• [WHAT THE TASK REQUIRES]:
Retype precisely the section of the data that starts at the line containing "Rendered at 1500 by 844 pixels." and runs to its final line, ends included.

• [RECORDS FOR THIS TASK]:
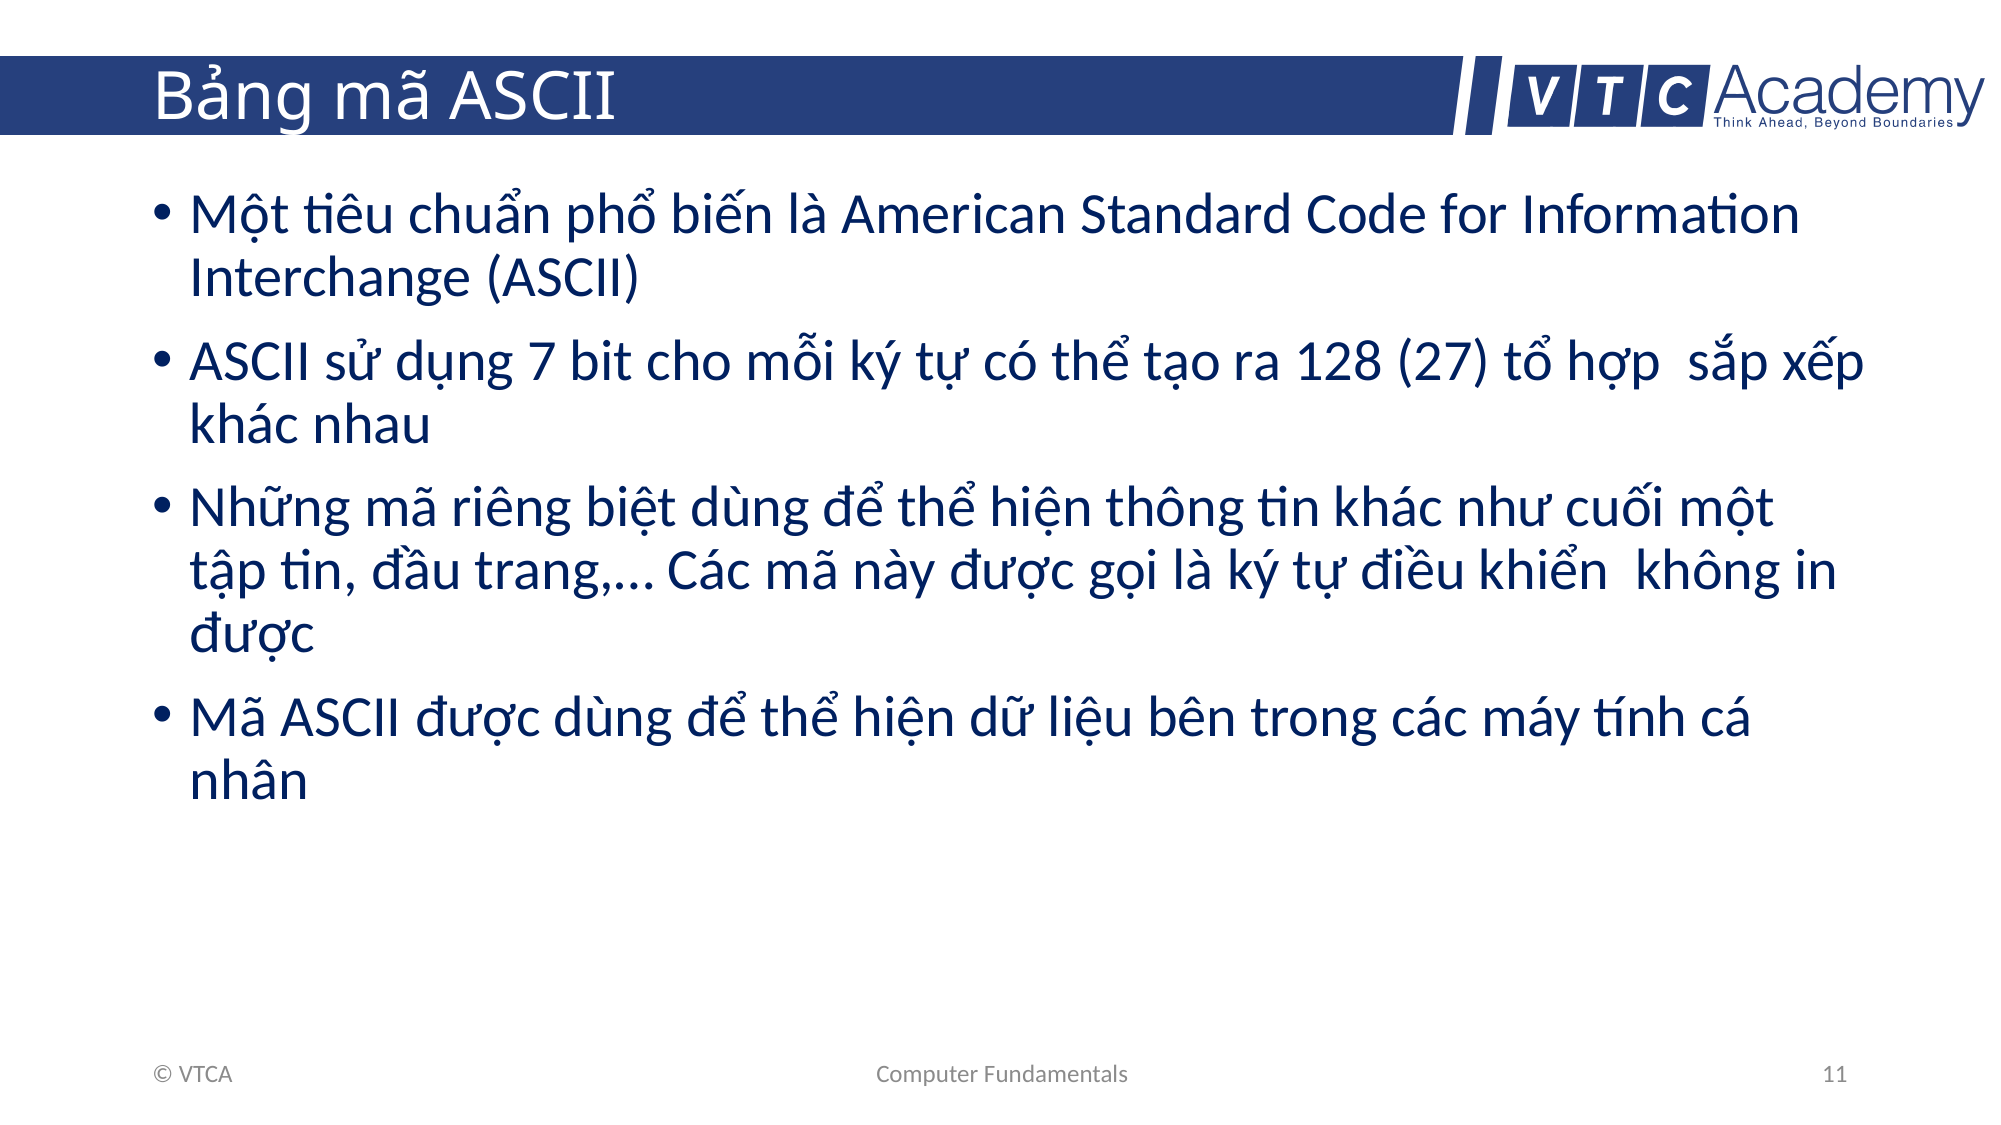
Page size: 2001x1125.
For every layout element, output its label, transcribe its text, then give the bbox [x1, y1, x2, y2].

title Bảng mã ASCII [137, 43, 1863, 152]
footer Computer Fundamentals [388, 1042, 1617, 1103]
picture [0, 56, 137, 135]
slide_number © VTCA [137, 1042, 365, 1103]
picture [1863, 50, 2001, 144]
slide_number 11 [1640, 1042, 1863, 1103]
list Một tiêu chuẩn phổ biến là American Standard Code for Information Interchange (ASCII) ASCII sử dụng 7 bit cho mỗi ký tự có thể tạo ra 128 (27) tổ hợp sắp xếp khác nhau Những mã riêng biệt dùng để thể hiện thông tin khác như cuối một tập tin, đầu trang,… Các mã này được gọi là ký tự điều khiển không in được Mã ASCII được dùng để thể hiện dữ liệu bên trong các máy tính cá nhân [137, 176, 1890, 1103]
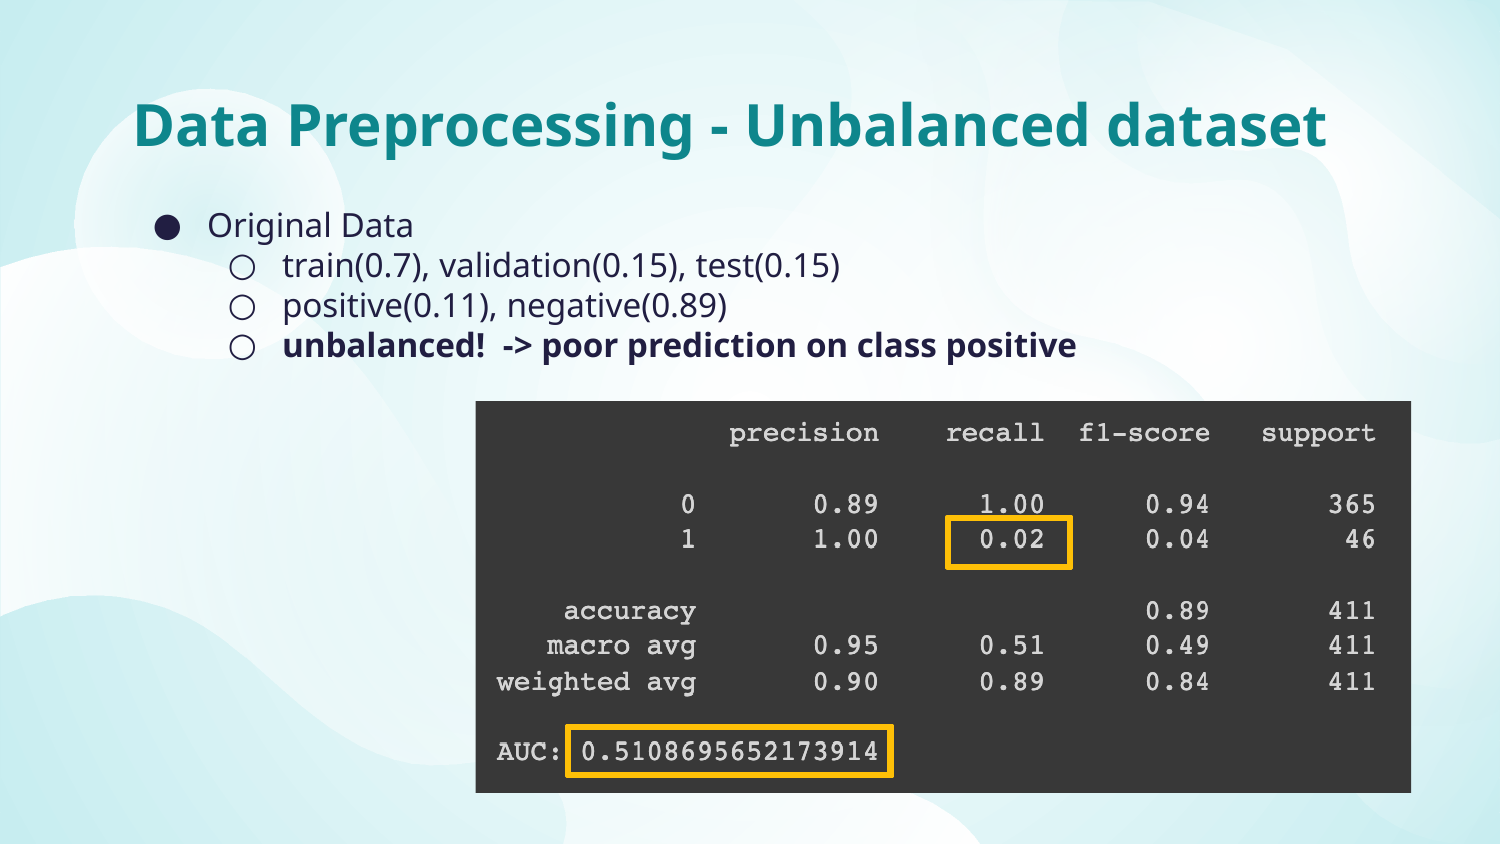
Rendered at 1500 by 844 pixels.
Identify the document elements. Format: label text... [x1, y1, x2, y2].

list Original Data train(0.7), validation(0.15), test(0.15) positive(0.11), negative(0.89) unbalanced! -> poor prediction on class positive [116, 189, 1217, 507]
title Data Preprocessing - Unbalanced dataset [116, 72, 1383, 156]
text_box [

• [WRITTEN RESPONSE]:
Rendered at 1500 by 844 pixels.
Identify the document elements. Format: label text... [x1, y1, x2, y2].

list Original Data train(0.7), validation(0.15), test(0.15) positive(0.11), negative(0.89) unbalanced! -> poor prediction on class positive [116, 189, 1217, 507]
title Data Preprocessing - Unbalanced dataset [116, 72, 1383, 156]
text_box [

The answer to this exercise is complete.